Так плакала-причитала Волга. Но не сник и не раскис даже от ее горючих слез колдыбанский удалец.
— Какую-то столичную, то есть банальную философию развела ты, матушка, — возражает он. — Скажи еще, что Волга впадает в Каспийское море. Ну!
И начинает мыслить как можно шире и как можно глубже, а главное, с поворотом. Что мешает всплыть? Живот? Да ну, ерунда. Мы же не в спецназ по контракту комиссию проходим. Плавать не умеем? Совсем пустые отговорки. Древний эллин Архимед тоже плавать не умел, а всплыл как миленький. Хоть и голый был, и, надо полагать, чувство стыда ему все-таки немного мешало. А мы — при полном параде. Даже в кремлевский президиум не стыдно. Только обсохнуть слегка да стаканчик принять. Чтобы зубы от переохлаждения не лязгали.
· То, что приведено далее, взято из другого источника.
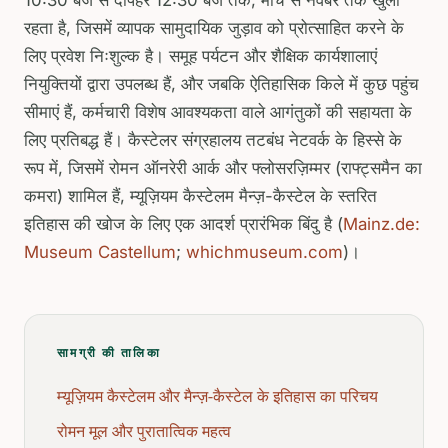
रहता है, जिसमें व्यापक सामुदायिक जुड़ाव को प्रोत्साहित करने के
लिए प्रवेश निःशुल्क है। समूह पर्यटन और शैक्षिक कार्यशालाएं
नियुक्तियों द्वारा उपलब्ध हैं, और जबकि ऐतिहासिक किले में कुछ पहुंच
सीमाएं हैं, कर्मचारी विशेष आवश्यकता वाले आगंतुकों की सहायता के
लिए प्रतिबद्ध हैं। कैस्टेलर संग्रहालय तटबंध नेटवर्क के हिस्से के
रूप में, जिसमें रोमन ऑनरेरी आर्क और फ्लोसरज़िम्मर (राफ्ट्समैन का
कमरा) शामिल हैं, म्यूज़ियम कैस्टेलम मैन्ज़-कैस्टेल के स्तरित
इतिहास की खोज के लिए एक आदर्श प्रारंभिक बिंदु है (
Mainz.de:
Museum Castellum
;
whichmuseum.com
)।
सामग्री की तालिका
म्यूज़ियम कैस्टेलम और मैन्ज़-कैस्टेल के इतिहास का परिचय
रोमन मूल और पुरातात्विक महत्व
Тогда в чем же дело? Как бы постичь научные тайны гидродинамики? А впрочем, ну их, тайны. Чать, не в Академии наук доклад читаем. К чему туман напускать?
— А ну-ка, матушка Волга, сделай свой знаменитый зигзаг. Как всегда. Только еще покруче. Особо круто.
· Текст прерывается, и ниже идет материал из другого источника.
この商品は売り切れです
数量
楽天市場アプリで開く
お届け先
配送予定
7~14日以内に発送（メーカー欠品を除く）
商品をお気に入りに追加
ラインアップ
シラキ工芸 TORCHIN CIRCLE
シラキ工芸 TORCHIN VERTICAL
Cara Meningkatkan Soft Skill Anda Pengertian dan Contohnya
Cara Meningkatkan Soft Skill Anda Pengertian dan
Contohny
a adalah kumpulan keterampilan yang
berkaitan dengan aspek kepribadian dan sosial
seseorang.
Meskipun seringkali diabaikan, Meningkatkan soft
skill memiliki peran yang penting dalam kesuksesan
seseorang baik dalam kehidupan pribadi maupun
— Круче некуда, — отвечает Волга.
— Ну еще чуть-чуть. Хотя бы на тыщу градусов.
— Штаны по шву не разойдутся? — серчает великая река.
Штаны? Штаны… Штаны!
Конечно же, все дело в штанах! Тех самых, которые шириною с Ледовитый океан. Эвон, сколько воды в них набралось! И деваться ей некуда, потому как штаны в болотные сапоги заправлены. Ясно, что при такой загрузке-перегрузке век свободы не видать, а всю жизнь на нарах, то бишь на дне, куковать.
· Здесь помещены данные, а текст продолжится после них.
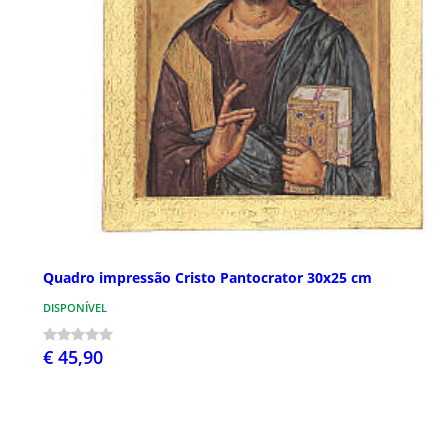
Quadro impressão Cristo Pantocrator 30x25 cm
DISPONÍVEL
€ 45,90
Какой напрашивается вывод? Снять сапоги? С одной стороны, логично: на дне Волги болотные сапоги ни к чему. Однако какой же это колдыбанец-удалец без болотных сапог? Значит, сапоги не тронь.
От штанов избавиться? Фу, какая неприличная мысль! Колдыбанец — не какой-то Архимед, чтобы из воды выскакивать и бежать по улице без штанов. Да еще не «караул» кричать, а «эврика».
И тут…
— Эврика! — вскричал Лука Самарыч, но в отличие от Архимеда в приличном виде.
Зачем двигать с места на место Ледовитый океан, в смысле снимать штаны? Надо просто сделать в них… большую дыру. Как можно больше!
— Ну-у-у… — возражает Волга. — Весь мир смотрит на тебя, затаив дыхание, а ты — в дырявых штанах. Все-таки герой, а не какой-нибудь пемзенский бомж или парижский кутюрье.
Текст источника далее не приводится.